# where do the pigeons go at night?



## rena paloma (Jan 30, 2005)

where do the pigeons go at night?

(up beat rythem like you wanna bop your head to it like a pigeon)
by Cafeine QUeen
Where do the pigeons go at night?
do they sit up on the ledge and rest their heads goodnight
they wont fly again untill it's light
again in the morning, they'll take to flight
and i bring my feedbag out at noon
and listen to them coo
watch them prance the mating dance
than i get ot know the bird of peace, come up on me please and i'll feed you seeds!
sometimes i take them home for treats, and clean off all the grease, the next day a sad release
i walk down to the place we met
and i'll see them all again
you know i bet!
little cuties remember me
come and see me too
say hello and coo!
where do the pigeons go at night?
where do the little cuties go!
they hide out and stay away from the light, i dont know i dont know!


----------



## Lee (Jul 28, 2001)

*great*

Lee here, 
great wording and i really like it .................


----------



## Victor (Dec 18, 2004)

*What word am I searching for?*

That was simply awsome,beautiful, no, it was relaxing  ,I know, impacting.Maybe cool?  It was all that is good.Thanks for sharing!


----------



## donnalr28 (Sep 7, 2000)

Lovely poetry.

Where do the pigeons go at night to rest their little heads? 
They tuck them all safe and sound into their feather beds.


----------



## rena paloma (Jan 30, 2005)

*thanks !*

another line for the song. great.thank you


----------



## ariadnegrrrl (Jun 28, 2005)

*Where DO pidgies go at night...*

I always wonder where my flock goes at night... they hang out on the balcony from dawn to dusk most of the time, do they sleep on awnings?
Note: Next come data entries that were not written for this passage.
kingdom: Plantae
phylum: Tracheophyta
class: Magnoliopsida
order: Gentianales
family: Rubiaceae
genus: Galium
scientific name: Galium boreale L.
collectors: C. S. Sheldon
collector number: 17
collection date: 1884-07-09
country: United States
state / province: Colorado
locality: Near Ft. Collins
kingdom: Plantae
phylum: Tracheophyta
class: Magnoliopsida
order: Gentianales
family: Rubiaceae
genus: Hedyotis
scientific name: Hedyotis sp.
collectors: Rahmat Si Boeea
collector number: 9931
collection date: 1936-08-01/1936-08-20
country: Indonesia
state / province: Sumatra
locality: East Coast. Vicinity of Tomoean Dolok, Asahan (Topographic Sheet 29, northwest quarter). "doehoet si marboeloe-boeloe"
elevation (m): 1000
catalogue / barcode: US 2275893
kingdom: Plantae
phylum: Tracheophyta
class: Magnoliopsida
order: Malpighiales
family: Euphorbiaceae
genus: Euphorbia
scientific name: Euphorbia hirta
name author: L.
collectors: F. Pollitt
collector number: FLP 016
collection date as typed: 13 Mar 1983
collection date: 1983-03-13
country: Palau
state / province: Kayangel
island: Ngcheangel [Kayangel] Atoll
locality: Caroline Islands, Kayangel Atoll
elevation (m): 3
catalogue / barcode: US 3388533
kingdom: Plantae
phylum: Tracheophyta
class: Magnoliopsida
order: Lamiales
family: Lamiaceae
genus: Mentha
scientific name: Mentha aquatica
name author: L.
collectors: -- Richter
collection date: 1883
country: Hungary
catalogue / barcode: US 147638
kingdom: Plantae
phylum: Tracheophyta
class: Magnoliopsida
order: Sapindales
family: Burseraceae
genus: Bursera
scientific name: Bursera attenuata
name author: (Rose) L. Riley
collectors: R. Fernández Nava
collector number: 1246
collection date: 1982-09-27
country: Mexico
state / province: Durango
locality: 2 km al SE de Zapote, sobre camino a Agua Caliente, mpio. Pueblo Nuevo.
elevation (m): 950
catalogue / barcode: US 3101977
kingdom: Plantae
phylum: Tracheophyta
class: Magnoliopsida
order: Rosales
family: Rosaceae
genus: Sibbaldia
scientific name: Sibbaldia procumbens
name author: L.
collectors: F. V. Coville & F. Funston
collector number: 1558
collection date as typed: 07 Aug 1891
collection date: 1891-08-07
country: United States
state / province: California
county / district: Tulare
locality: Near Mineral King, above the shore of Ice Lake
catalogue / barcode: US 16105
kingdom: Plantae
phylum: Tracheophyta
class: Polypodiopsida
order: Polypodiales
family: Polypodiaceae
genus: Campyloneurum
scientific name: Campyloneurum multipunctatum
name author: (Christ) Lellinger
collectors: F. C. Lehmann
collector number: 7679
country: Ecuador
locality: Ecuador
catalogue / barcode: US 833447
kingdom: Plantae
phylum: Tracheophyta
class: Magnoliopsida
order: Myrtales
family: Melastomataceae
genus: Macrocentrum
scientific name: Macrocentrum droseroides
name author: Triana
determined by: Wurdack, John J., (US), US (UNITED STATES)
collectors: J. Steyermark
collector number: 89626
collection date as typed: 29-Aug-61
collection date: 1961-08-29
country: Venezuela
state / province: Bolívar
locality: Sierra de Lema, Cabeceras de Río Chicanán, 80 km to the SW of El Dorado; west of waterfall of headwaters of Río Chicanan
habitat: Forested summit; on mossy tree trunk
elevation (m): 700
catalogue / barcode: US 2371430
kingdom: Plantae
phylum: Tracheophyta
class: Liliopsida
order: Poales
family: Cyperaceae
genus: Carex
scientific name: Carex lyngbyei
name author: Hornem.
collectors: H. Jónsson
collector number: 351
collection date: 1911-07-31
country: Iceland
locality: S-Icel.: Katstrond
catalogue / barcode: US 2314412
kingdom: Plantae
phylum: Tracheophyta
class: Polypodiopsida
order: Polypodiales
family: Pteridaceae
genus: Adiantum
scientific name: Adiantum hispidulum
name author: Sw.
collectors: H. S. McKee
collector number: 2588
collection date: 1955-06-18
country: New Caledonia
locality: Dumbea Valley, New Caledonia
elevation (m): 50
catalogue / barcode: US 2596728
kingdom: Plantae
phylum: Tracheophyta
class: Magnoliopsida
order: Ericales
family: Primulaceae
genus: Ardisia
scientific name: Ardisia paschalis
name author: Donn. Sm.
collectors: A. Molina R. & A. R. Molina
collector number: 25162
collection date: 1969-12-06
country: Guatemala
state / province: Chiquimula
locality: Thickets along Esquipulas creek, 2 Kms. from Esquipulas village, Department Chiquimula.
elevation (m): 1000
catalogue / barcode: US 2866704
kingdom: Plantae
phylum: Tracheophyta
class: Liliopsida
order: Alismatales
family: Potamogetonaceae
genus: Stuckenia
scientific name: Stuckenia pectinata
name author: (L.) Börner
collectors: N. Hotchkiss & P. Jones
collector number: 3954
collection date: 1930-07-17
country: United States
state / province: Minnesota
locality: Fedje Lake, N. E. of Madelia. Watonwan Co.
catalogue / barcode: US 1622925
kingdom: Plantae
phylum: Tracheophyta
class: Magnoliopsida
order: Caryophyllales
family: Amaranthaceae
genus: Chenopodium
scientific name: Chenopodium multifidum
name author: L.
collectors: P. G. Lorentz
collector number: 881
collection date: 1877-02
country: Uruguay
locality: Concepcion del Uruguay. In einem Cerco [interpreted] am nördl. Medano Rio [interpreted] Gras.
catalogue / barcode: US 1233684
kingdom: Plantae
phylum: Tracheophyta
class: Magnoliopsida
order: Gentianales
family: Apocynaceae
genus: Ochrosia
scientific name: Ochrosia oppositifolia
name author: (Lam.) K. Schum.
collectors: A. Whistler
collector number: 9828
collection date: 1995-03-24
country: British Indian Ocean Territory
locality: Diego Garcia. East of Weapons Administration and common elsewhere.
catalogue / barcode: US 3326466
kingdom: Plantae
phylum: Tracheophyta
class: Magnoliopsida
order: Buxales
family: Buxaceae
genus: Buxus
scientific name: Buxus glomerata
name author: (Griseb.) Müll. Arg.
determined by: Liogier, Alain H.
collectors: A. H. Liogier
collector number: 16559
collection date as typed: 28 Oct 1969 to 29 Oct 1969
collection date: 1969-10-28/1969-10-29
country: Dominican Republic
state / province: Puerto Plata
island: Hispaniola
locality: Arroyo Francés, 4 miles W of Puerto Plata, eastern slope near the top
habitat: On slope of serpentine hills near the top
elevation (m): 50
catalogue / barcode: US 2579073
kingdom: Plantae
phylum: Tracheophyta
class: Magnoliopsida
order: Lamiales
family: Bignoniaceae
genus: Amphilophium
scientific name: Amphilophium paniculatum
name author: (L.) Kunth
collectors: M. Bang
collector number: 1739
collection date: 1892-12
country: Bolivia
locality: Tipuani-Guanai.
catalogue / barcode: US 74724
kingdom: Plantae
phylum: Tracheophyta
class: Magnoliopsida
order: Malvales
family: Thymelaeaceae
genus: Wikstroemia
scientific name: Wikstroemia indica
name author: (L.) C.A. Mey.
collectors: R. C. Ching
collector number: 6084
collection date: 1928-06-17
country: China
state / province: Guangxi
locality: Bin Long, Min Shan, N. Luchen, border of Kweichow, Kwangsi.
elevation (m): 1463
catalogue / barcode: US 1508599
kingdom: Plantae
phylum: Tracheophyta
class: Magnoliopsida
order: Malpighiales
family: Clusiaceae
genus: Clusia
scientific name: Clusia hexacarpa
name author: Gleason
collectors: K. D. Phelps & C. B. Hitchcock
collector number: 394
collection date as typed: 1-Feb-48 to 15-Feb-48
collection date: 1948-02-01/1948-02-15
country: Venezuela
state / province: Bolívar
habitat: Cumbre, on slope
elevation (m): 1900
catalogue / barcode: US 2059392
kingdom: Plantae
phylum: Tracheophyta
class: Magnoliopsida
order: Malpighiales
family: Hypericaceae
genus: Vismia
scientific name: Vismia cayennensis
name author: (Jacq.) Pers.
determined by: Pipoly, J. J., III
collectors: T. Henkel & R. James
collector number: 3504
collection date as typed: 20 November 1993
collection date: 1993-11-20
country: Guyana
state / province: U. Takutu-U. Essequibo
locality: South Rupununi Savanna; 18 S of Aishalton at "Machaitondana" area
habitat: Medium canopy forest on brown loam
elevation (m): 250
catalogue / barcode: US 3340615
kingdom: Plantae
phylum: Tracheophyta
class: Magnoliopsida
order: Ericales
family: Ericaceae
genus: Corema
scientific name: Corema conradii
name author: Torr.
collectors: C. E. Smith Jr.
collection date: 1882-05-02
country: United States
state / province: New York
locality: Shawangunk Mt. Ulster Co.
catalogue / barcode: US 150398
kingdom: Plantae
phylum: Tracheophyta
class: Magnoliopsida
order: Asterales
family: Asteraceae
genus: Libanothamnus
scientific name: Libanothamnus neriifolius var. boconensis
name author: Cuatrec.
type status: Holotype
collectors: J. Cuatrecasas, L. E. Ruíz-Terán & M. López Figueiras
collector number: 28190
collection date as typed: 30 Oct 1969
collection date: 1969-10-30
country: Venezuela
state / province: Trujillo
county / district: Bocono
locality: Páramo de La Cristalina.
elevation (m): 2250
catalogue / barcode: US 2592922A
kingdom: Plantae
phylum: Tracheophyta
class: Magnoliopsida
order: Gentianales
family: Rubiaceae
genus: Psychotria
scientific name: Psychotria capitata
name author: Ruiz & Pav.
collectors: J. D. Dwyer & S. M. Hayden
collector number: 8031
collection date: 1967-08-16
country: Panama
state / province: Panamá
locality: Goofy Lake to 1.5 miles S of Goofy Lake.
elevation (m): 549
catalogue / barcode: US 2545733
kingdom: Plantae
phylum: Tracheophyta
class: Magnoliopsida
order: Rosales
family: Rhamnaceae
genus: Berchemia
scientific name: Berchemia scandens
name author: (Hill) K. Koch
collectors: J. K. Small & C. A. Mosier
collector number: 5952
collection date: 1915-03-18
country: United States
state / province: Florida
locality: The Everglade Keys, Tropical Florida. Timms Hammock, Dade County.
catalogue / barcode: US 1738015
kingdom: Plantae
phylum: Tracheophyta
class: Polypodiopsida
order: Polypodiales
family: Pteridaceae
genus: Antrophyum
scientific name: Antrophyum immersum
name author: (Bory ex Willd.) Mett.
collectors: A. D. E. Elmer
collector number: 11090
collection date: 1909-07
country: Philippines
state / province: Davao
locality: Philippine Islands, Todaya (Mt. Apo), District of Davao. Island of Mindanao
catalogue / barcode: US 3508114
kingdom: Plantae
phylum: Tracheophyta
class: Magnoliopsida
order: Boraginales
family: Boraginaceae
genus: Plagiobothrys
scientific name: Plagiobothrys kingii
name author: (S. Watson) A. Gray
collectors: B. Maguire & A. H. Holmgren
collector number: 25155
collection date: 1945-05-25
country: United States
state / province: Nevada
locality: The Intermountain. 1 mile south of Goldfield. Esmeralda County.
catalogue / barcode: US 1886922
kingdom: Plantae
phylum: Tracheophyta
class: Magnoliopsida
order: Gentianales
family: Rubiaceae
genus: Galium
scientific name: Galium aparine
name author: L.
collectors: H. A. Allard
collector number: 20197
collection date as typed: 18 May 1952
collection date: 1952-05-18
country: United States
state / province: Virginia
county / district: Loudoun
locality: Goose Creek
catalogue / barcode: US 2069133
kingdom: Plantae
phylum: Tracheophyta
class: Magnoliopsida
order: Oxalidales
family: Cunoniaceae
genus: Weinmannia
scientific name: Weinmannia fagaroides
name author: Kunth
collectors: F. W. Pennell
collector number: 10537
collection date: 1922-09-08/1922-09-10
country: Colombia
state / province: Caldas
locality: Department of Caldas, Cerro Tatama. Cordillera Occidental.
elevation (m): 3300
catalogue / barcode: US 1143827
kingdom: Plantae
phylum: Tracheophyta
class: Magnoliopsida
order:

In trees? It really is a mystery I've often wondered.

Either way, super cute poem!!


----------



## jeff (Nov 15, 2005)

*where do they go at night?*

Where do they go at night
to find safety in the waning light?
When cats and ***** are on the prowl, to escape the talons of the Owl
the morning bulldozers destroying urban blight
like us they hide 
until
the 
light.......


Jeff


----------